Quando si pronuncia la parola “documentario” è facile che lo spettatore italiano pensi subito alla faccia paciosa di Piero Angela che introduce un filmato sulla vita degli animali della savana…
In realtà questo tipo di cinema (perché è importante sottolineare che di cinema a tutti gli effetti si tratta) nasconde molto di più, e il grande pubblico forse comincia ad accorgersene: i documentari di Micheal Moore che incassano molto e molto fanno parlare di sé sono il sintomo di un interesse generale che si sta risvegliando.

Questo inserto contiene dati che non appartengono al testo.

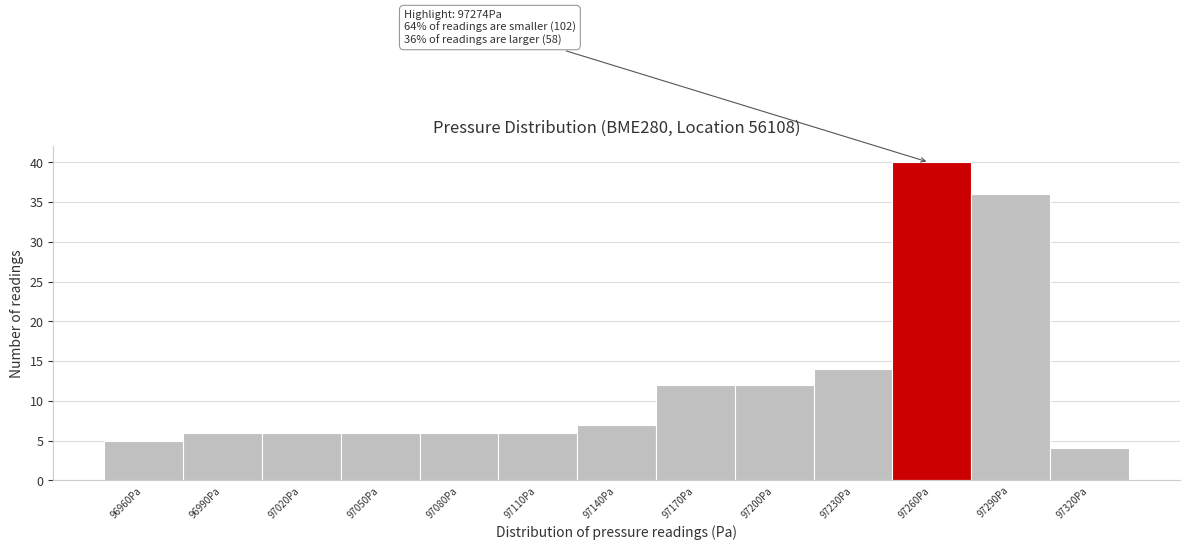

Reading left to right, transcribe all the data shown in this chart.

96960Pa=5	96990Pa=6	97020Pa=6	97050Pa=6	97080Pa=6	97110Pa=6	97140Pa=7	97170Pa=12	97200Pa=12	97230Pa=14	97260Pa=40	97290Pa=36	97320Pa=4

È importante considerare che la separazione fra documentario e fiction è così netta soltanto nel nostro Paese; e che la storia del documentario non si è sviluppata parallelamente al resto della storia del cinema, ma in stretta interdipendenza. Il cinema dei Fratelli Lumière nasce come registrazione della realtà quotidiana, che aveva una forza tale da stupire e incantare i primi spettatori – o da farli scappare a gambe levate alla visione dell’arrivo di un treno in stazione… Da allora il documentario ha attirato sia grandi registi che ad esso hanno dedicato tutta la loro opera – Vertov con il suo cineocchio, Flaherty, Ivens, Rouch con il suo cinéma-vérité – sia registi che proprio con il documentario avrebbero iniziato una lunga carriera.
Moltissimi autori che avrebbero fatto grande il neorealismo in Italia e la Nouvelle Vague in Francia hanno cominciato la pratica cinematografica proprio a partire da riflessioni su questo “cinema della realtà”.
E proprio riflettendo sul documentario sono nate alcune delle teorie del cinema più dirompenti. Per Siegfried Kracauer il cinema era lo strumento ideale per registrare la realtà fisica, e metteva in primo piano la valenza didattica del mezzo cinematografico.
André Bazin era convinto della vocazione ontologica del cinema al realismo che, con il perfezionamento dei mezzi tecnici, avrebbe portato a una piena coincidenza cinema-vita. Per Bazin il cinema è il mezzo che fa emergere la verità intima del reale. I film portati a esempio da Bazin per illustrare le sue teorie erano sia film di finzione sia, spesso, documentari: a testimoniare come la “divisione di campo” non abbia tutta quell’importanza che noi le attribuiamo.
La cosa fondamentale è che da queste riflessioni nasce anche un’estetica del realismo che privilegia scelte che investono pienamente anche il campo del cinema di finzione: audio in presa diretta, pianosequenza, profondità di campo.
Mezzi che oltre a mettere a nudo il reale erano anche il risultato di una precisa presa di posizione autoriale, di uno sguardo in fin dei conti non neutrale, che mirava a mostrare la verità. Anzi una verità, quella decisa dal regista.
Già nel 1946 Bazin però aveva intuito che l’evoluzione del cinema e dei media avrebbe cambiato le carte in tavola: dopo la guerra “documentario” sarebbe diventato sempre di più sinonimo di “reportage d’attualità”, con un guadagno nell’immediatezza e nel senso di realtà proveniente dalle immagini, ma con una perdita di autorialità e di ricerca. E anche con una perdita di capacità di lavorare sull’ipotesi del lungometraggio, per privilegiare lunghezze più “televisive”.
E oggi? Ci sono sempre più segnali che non è irrealistica l’idea di andare al cinema per vedere un documentario: oltre che per il già citato Micheal Moore, il pubblico ha affollato recentemente le sale, tanto per citare alcuni titoli, per Super Size Me di Morgan Spurlock, per Il grande silenzio di Philip Groning, per The Corporation di Jennifer Abbot e Mark Achbar.
Ma qualcosa si muove anche sul fronte dei titoli italiani: in molti si sono emozionati, nelle ultimissime stagioni, vedendo La storia del cammello che piange di Luigi Falorni, o Un’ora sola ti vorrei di Alina Marazzi; la Fandango si dedica con convinzione al documentario creando la FandangoDoc; a Napoli nasce una nuova Scuola di Documentario diretta da Mimmo Calopresti; si moltiplicano eventi, rassegne e festival dedicati a un genere che sembra davvero destinato a crescere e rinnovarsi… perché è nato insieme al cinema e forse non morirà mai.